As we all know, when it comes to wine, men are from Mars and women are from vinous, and now, at last, there is a producer who understands the distinction. According to the San Francisco Chronicle, Bart O'Brien was just another Napa Valley producer until one day he had an epiphany. He realised that men and women looked at wine differently.' Since then, O'Brien has become something of a philosopher on gender and wine. Men well, they hoard wine. Then, when they break it out, it's like one-upmanship,' he told the Chronicle. But women see wine more as an accessory. And they pay more attention to packaging, too.

At parties,' O'Brien goes on, women like to bring wine bottles

in attractive bags. Men don't want to give it away - they want

to open it and share it.' Fortunately for women everywhere, the sensitive O'Brien is no mere theorist, and he has funnelled his findings into his latest wine, which, he says, appeals to women in a positive way'. Why is that, Bart? Well, for one thing, the name, Seduction, is exactly the kind of thing women love. But what really seals the deal? We put each bottle in a crimson gift bag.' Ah-ha! Phil fully expects to see the $30 blend-in-a-bag lined up at the next Women of Wine event.

Ever wondered who English cricketing legend Ian Botham would invite to a dinner party? Neither had Phil, to be quite honest with you, but having discovered the answer in a recent interview with Beefy in The Daily Telegraph, Phil thought he'd share his findings with you.
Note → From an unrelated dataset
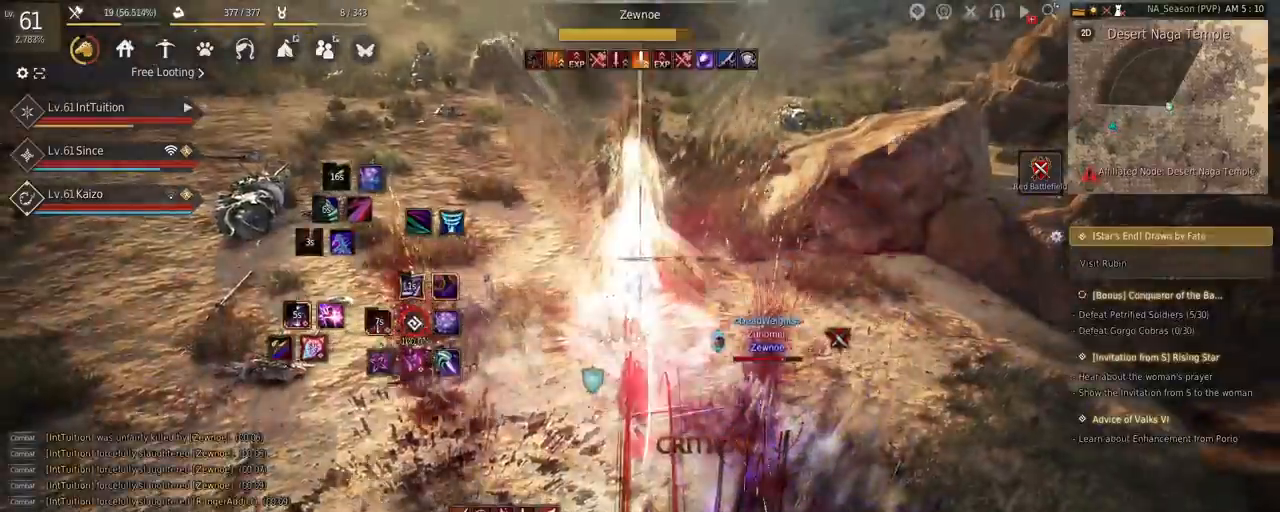
{"keys": [], "mouse": [], "events": [[234, "s", "down"], [267, "f", "down"], [400, "f", "up"], [434, "s", "up"]]}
Alongside Churchill and John Lennon, Beefy would have two mustachioed characters: Genghis Khan (a fascinating man, well ahead of his time', apparently) and modern-day Khan lookalike Geoff Merrill, who, Botham informs us, is one of the best winemakers in the world'. Phil is sure that the Barossa-based Geoff is sparkling company, but one has to ask if he would have made the guest list were it not for a couple of other small matters that Botham neglects to mention. Could Merrill's elevation to top table have anything to do with the fact that he is a business partner of Botham's and the man behind the wine BMW, aka Botham Merrill Willis?
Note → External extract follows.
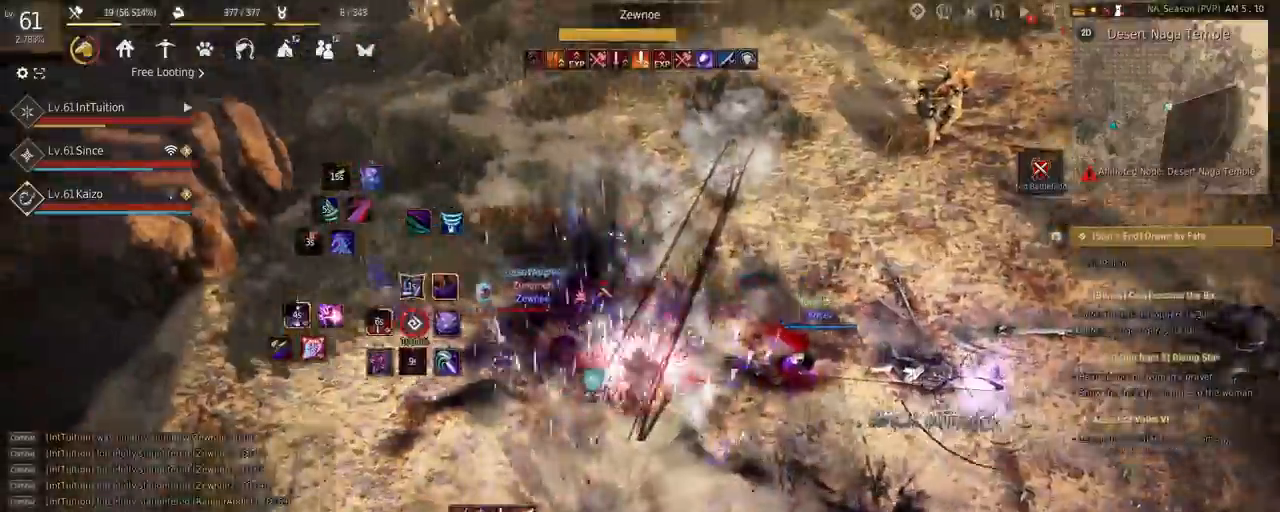
{"keys": [], "mouse": [], "events": []}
The mother of all celebrity wines is not BMW or anything endorsed by Cliff Richard, Greg Norman, Bob Dylan or the bloke from Simply Red. It has to be Jesus Juice, a wine produced by American television news anchorman Bruce Rheins. The wine features a picture of the self-styled king of pop' Michael Jackson in a Christ-like pose and takes its name from the cocktail of wine and Coca-Cola that Jackson is alleged to have presented to young visitors to his Neverland ranch in the guise of a soft drink. Jackson is no fan of the wine, apparently. Phil is not sure why, but it's unlikely to be because Jacko found the wine too young.